But it must also be considered that the initial period could be crucial to public acceptance of this program, which was designed expressly to deal in strikingly new ways with the "paradox of poverty in the midst of plenty in this Nation." If the methods used are neither striking nor new, but instead reflect at best only a more heavily subsidized program of traditional municipal welfare services, the promise of the act could turn out to be a cruel hoax on the poor and on the taxpayers. In the hope that this will not be the case, particularly in New York City, which will undoubtedly be looked to as a major test of the act, the following are stated as conclusions of fact and recommendations based upon this brief inquiry.

FINDINGS

1. The development of the community action portion of the New York City antipoverty application has so far failed to utilize private, local community planning resources in at least two important instances. Subsections (1) and (3) of section 202(a) of the act (Public Law 88-452) define a "community action program" as a program which "mobilizes and utilizes resources, public or private," and which is "developed, conducted, and administered with the maximum feasible participation of residents of the areas and members of the groups served." In this committee's report on the antipoverty bill (S. Rept. 1218, 88th Cong., 2d sess.), it was directed that:

"Differences in local programing are to be expected because of variations in the nature of the problems, the character of the populations, and the capacity of existing public and private organizations in the communities. Thus, as much flexibility as possible will be given communities and local organizations in developing their own programs."

2. During 1964, prior to but in anticipation of enactment of the Federal legislation, New York City created an antipoverty operations board, an 11-member body consisting of public officials of the city, which financed the development of antipoverty plans for their areas by various existing, private neighborhood groups. A 1-year planning grant, totaling approximately $225,000, was made in June 1964, in the Bedford-Stuyvesant area of Brooklyn, a low income, more than 70 percent Negro-populated section of 300,000 which was the scene of rioting during the summer of 1964. The board made the grant to Youth in Action, an organization staffed by local residents, which was created for the purpose by a federation of 70 community groups in Bedford-Stuyvesant, called the Central Brooklyn Coordinating Council. Through January 1965, Youth in Action was encouraged by the antipoverty operations board in the development of a plan for the area and was repeatedly assured that it would be the nucleus for the antipoverty program there. Yet in March, 3 months before the end of the planning year, the antipoverty operations board abruptly changed course, and its chairman, City Council President Paul R. Screvane, announced that it was proposing a plan of its own, consisting of 16 city-defined "community progress centers," including one in Bedford-Stuyvesant, and advised Youth in Action that it could, if it wished, serve a "supplementary" role to the community progress center in that area.

[THE DATA]
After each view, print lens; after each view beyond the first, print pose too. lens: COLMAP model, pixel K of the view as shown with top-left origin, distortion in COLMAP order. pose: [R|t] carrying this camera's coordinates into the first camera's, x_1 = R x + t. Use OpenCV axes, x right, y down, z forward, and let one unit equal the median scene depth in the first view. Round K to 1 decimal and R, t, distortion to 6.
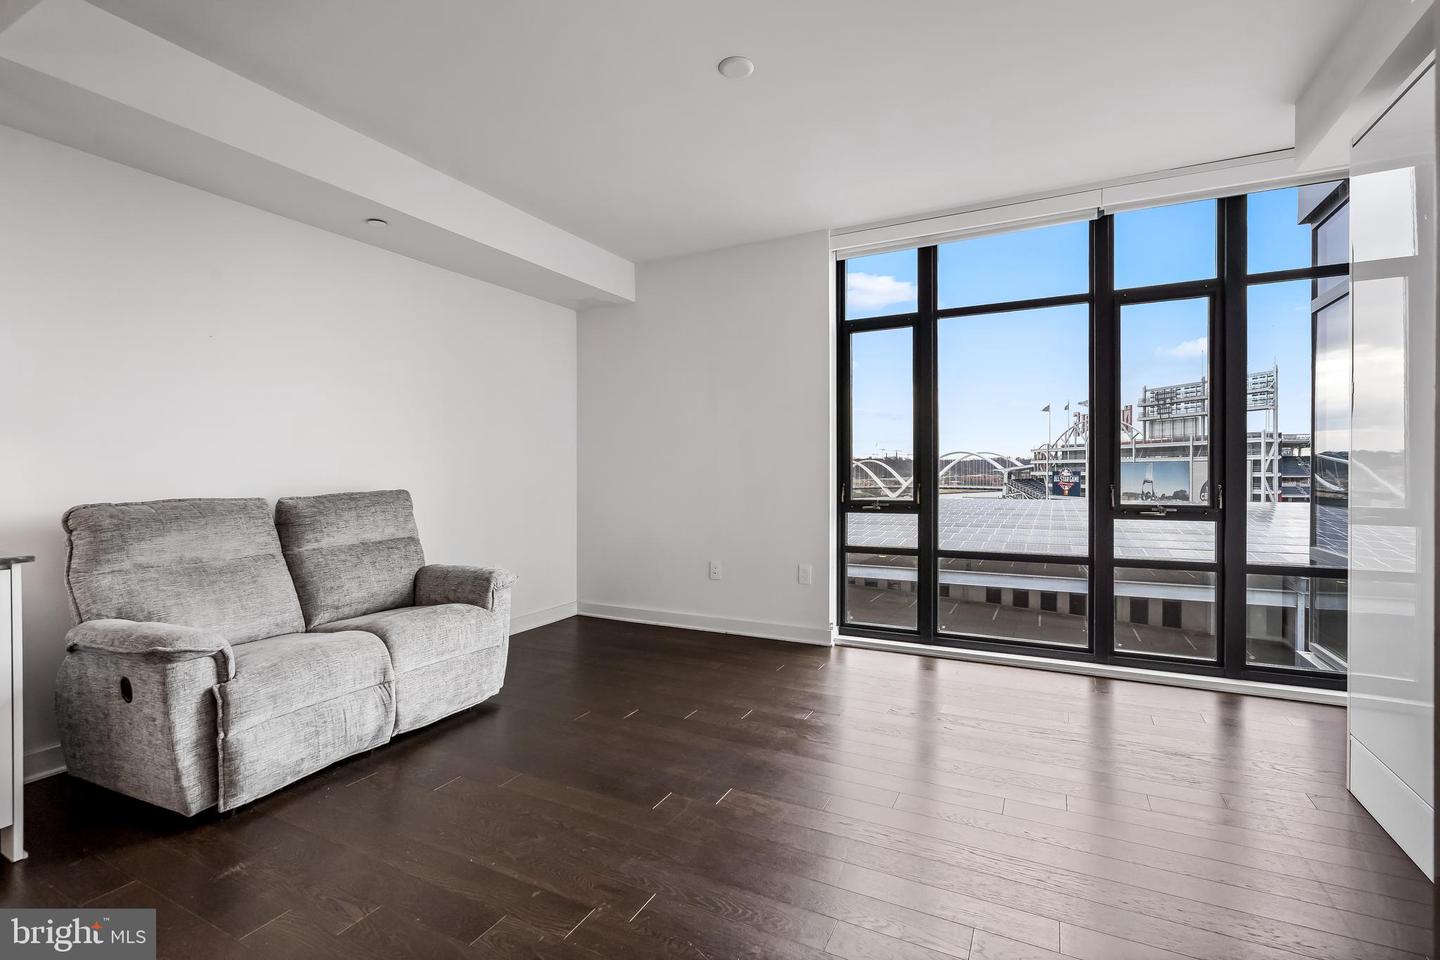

[TASK DESCRIPTION] In the text on New York City's antipoverty program, which organization received the planning grant in the Bedford-Stuyvesant area of Brooklyn?

[RESULT] Youth in Action